TL;DR: rest restored my bile, slowly. Don't do a flush, it's too harsh! Hope you get better soon.
thanks for your interest
No, don't do a gallbladder flush! that's like kicking it while it's down. Is my (strong) opinion. But I'm no doctor.
I don't know what could aleveate things... liver friendly food and warmth is all I have.
I'm wearing a wool "kidneywarmer" around my torso all day and night at the moment.
Yes, 17 days ago I had an echo and had blood drawn. Both showed nothing to be concerned about.
Luckily it was an actual doctor doing the echo so he was talking about what he saw while he was scanning (techs are not allowed to talk). He was really quick though, perhaps not very thorough, but everything looked smooth and no stones and everything was souple and flowing.
He did explain that small things are not visible. Small stones in the ducts are not visible.
He did a lower abdominal echo too. Looked all good (but he was really quick. I think my good complexion made him think I was not ill at all. Supplementing hydrocortisone gives me glowing cheeks.)
Anyway. No stones, no swellings, no tumours in/around the liver or gall bladder.
So I trusted my gut feeling that this was all stress related. I mean this literally: the stress endocrine system. Not some psycho babble ("you should zennn more
"), I mean the proper stress reaction as coined by dr. Selye. The one that wrecks your digestive system. The one that kills animals.
this ties in with the gallbladder symptoms I had when I first was bedridden in 2008. This ties in with how my nervous system has been under strain all my live. What lead to my exhausted adrenals. And a logical reaction to the big stress I endured for two weeks.
So I did my anti-stress thing: laid in bed all day every day for a week and a half. Ate well cooked vegetables and light protein (mainly stews of chicory and steamed fish - focused on getting it gelatinous as gelatine is a superfood and well digestable)
Slept a lot. On my left as my right hurts so much. And just tried to stop the natural stress reaction that is often an ongoing selfsustaining reaction in our bodies. (I use NLP techniques I learned in Gupta Amygdala. Again: it's a physical thing, not something in/of the mind. It only uses the mind to communicate with the body).

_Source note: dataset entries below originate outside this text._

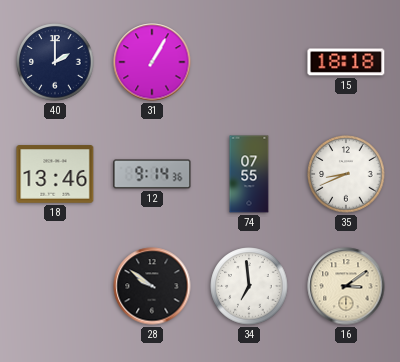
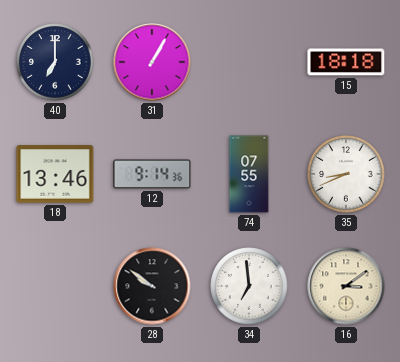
40: 2:00 -> 7:00
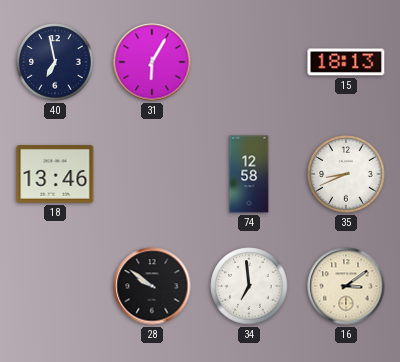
40: 7:00 -> 6:58
31: 1:05 -> 6:05
15: 18:18 -> 18:13
12: 9:14 -> none
74: 07:55 -> 12:58
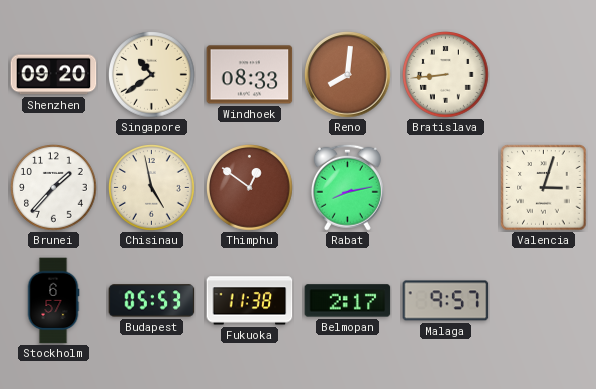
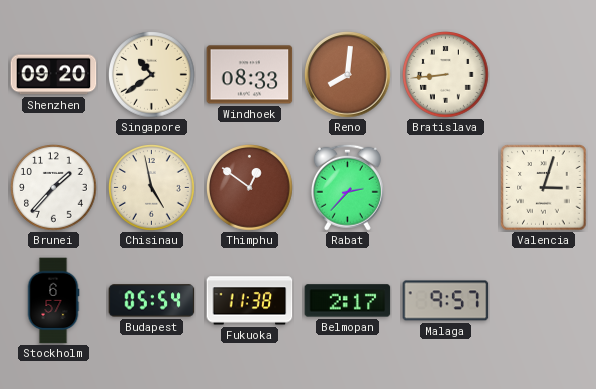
Rabat: 8:13 -> 2:37
Budapest: 05:53 -> 05:54
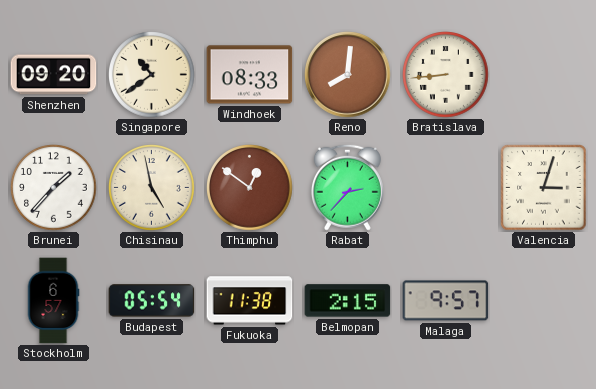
Belmopan: 2:17 -> 2:15
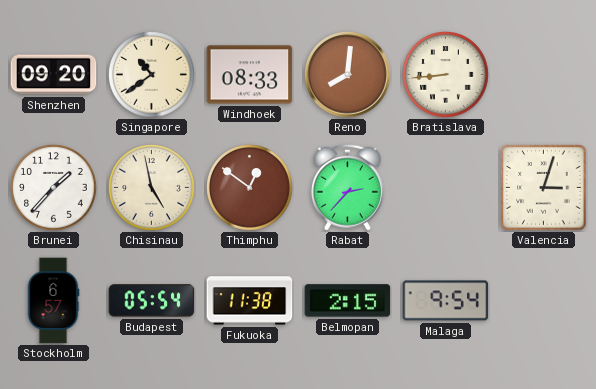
Malaga: 9:57 -> 9:54
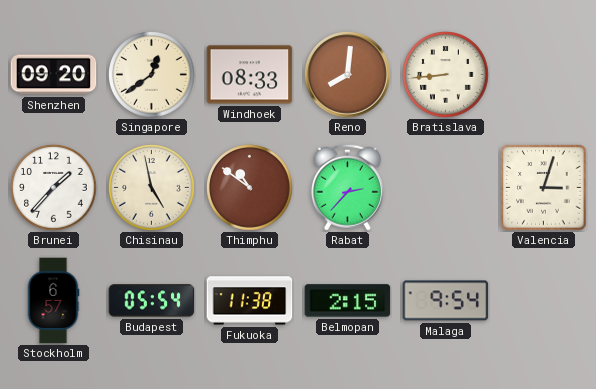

I tried to take enough cortisol to counter the damage to my body. But that's difficult because too much can surpress my immune system and then I might get the flu.
Drank lots of lemon + water + salt because I was so nauseous all the time and needed the salt and the vit. C)
Slowly, very slowly it's getting better.
Slowly my bile returned. I helped it a lot by taking HCL with every meal.
Got some mean hemorrhoids
We don't talk often about these here on the forum but they are to be expected in this situation. Because stress/cortisol thins the wall of the colon and all that lying and reclining on the butt makes that spot vulnerable. But there was nothing to be done about it. Tears on the toilet. (The name of our new band?)
Anyway, bile is back for a good week now. So waste deposal is functioning again, that's a relief.
I've been up and about a bit (but haven't been outside yet) and hemorrhoids are lessening.
But I have not snapped out of that stress ride yet.
There was another stress 10 days ago, I HAD to write and deliver a technical rapport on a manure plant they're planning in the field next to my house. I once was an engineer and I can deconstruct their research and show their faulty politics. It had to be written in a day and a half. I had to override all signals and pleads my body gave. It was awful.
So now I'm still on a stress high from that. I cannot seem to calm down, it's terrible. My mind needs to be focused on something so for the last week I've been sewing dresses like a madwoman. I know nothing of sewing, my dresses are all wonky. Much frustration.
Still eating liver-friendly food. Still nauseous. Still hungry all the time. Gaining weight.
Today I took all the supplements for the first time. I wonder how my liver copes with it. It hurts a bit. Hopefully it will restore some shortages I must have by now. I wish my mind would stop racing.
Now you know why I'm rambling
Please tell us how you're doing with your visits the coming week.